[Element and box listings]
-- -- --
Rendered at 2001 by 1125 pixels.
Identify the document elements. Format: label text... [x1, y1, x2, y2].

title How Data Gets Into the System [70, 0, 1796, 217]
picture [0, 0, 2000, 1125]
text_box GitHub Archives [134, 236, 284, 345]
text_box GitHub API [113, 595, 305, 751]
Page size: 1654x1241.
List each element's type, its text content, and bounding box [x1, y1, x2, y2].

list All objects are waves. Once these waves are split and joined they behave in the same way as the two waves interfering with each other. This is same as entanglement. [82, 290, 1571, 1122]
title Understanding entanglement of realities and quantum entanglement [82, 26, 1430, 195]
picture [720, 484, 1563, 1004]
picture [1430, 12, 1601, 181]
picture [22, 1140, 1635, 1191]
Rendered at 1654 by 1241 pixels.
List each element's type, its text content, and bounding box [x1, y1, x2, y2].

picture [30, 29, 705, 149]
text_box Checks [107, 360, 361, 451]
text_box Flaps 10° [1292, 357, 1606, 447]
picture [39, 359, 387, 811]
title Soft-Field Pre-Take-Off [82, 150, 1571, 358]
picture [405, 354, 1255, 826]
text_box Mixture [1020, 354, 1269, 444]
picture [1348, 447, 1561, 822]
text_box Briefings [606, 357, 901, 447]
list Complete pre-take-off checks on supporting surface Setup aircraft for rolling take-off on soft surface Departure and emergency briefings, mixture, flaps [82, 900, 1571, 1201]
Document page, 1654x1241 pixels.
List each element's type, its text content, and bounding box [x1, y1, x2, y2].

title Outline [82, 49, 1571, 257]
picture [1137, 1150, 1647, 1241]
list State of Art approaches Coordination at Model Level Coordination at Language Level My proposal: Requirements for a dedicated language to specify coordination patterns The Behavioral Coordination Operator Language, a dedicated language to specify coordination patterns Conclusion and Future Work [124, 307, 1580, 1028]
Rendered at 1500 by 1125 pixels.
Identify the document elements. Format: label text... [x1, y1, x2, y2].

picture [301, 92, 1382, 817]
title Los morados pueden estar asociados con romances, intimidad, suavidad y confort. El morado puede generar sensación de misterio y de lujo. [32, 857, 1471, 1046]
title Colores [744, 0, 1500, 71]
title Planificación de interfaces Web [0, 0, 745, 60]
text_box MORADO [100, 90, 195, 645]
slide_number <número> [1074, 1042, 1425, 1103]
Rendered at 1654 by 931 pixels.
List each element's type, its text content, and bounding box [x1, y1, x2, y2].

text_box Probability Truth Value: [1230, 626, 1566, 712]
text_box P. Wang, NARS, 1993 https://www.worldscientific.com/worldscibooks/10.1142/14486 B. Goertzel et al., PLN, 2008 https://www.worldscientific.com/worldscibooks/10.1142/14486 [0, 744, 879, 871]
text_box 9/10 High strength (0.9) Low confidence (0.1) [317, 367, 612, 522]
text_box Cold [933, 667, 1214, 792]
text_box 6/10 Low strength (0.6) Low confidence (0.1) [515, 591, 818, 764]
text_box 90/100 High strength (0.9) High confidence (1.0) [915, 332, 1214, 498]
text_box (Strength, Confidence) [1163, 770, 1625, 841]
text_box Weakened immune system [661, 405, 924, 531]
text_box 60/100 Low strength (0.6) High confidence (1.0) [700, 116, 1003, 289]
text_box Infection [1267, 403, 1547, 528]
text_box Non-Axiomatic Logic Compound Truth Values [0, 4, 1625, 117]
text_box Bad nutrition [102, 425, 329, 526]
-- -- --
§ Short problem:
Put every line of the material above into a numbered list, skipping the blank lines.

§ Response:
1. Rendered at 2001 by 1125 pixels.
2. Identify the document elements. Format: label text... [x1, y1, x2, y2].
3. title How Data Gets Into the System [70, 0, 1796, 217]
4. picture [0, 0, 2000, 1125]
5. text_box GitHub Archives [134, 236, 284, 345]
6. text_box GitHub API [113, 595, 305, 751]
7. Page size: 1654x1241.
8. List each element's type, its text content, and bounding box [x1, y1, x2, y2].
9. list All objects are waves. Once these waves are split and joined they behave in the same way as the two waves interfering with each other. This is same as entanglement. [82, 290, 1571, 1122]
10. title Understanding entanglement of realities and quantum entanglement [82, 26, 1430, 195]
11. picture [720, 484, 1563, 1004]
12. picture [1430, 12, 1601, 181]
13. picture [22, 1140, 1635, 1191]
14. Rendered at 1654 by 1241 pixels.
15. List each element's type, its text content, and bounding box [x1, y1, x2, y2].
16. picture [30, 29, 705, 149]
17. text_box Checks [107, 360, 361, 451]
18. text_box Flaps 10° [1292, 357, 1606, 447]
19. picture [39, 359, 387, 811]
20. title Soft-Field Pre-Take-Off [82, 150, 1571, 358]
21. picture [405, 354, 1255, 826]
22. text_box Mixture [1020, 354, 1269, 444]
23. picture [1348, 447, 1561, 822]
24. text_box Briefings [606, 357, 901, 447]
25. list Complete pre-take-off checks on supporting surface Setup aircraft for rolling take-off on soft surface Departure and emergency briefings, mixture, flaps [82, 900, 1571, 1201]
26. Document page, 1654x1241 pixels.
27. List each element's type, its text content, and bounding box [x1, y1, x2, y2].
28. title Outline [82, 49, 1571, 257]
29. picture [1137, 1150, 1647, 1241]
30. list State of Art approaches Coordination at Model Level Coordination at Language Level My proposal: Requirements for a dedicated language to specify coordination patterns The Behavioral Coordination Operator Language, a dedicated language to specify coordination patterns Conclusion and Future Work [124, 307, 1580, 1028]
31. Rendered at 1500 by 1125 pixels.
32. Identify the document elements. Format: label text... [x1, y1, x2, y2].
33. picture [301, 92, 1382, 817]
34. title Los morados pueden estar asociados con romances, intimidad, suavidad y confort. El morado puede generar sensación de misterio y de lujo. [32, 857, 1471, 1046]
35. title Colores [744, 0, 1500, 71]
36. title Planificación de interfaces Web [0, 0, 745, 60]
37. text_box MORADO [100, 90, 195, 645]
38. slide_number <número> [1074, 1042, 1425, 1103]
39. Rendered at 1654 by 931 pixels.
40. List each element's type, its text content, and bounding box [x1, y1, x2, y2].
41. text_box Probability Truth Value: [1230, 626, 1566, 712]
42. text_box P. Wang, NARS, 1993 https://www.worldscientific.com/worldscibooks/10.1142/14486 B. Goertzel et al., PLN, 2008 https://www.worldscientific.com/worldscibooks/10.1142/14486 [0, 744, 879, 871]
43. text_box 9/10 High strength (0.9) Low confidence (0.1) [317, 367, 612, 522]
44. text_box Cold [933, 667, 1214, 792]
45. text_box 6/10 Low strength (0.6) Low confidence (0.1) [515, 591, 818, 764]
46. text_box 90/100 High strength (0.9) High confidence (1.0) [915, 332, 1214, 498]
47. text_box (Strength, Confidence) [1163, 770, 1625, 841]
48. text_box Weakened immune system [661, 405, 924, 531]
49. text_box 60/100 Low strength (0.6) High confidence (1.0) [700, 116, 1003, 289]
50. text_box Infection [1267, 403, 1547, 528]
51. text_box Non-Axiomatic Logic Compound Truth Values [0, 4, 1625, 117]
52. text_box Bad nutrition [102, 425, 329, 526]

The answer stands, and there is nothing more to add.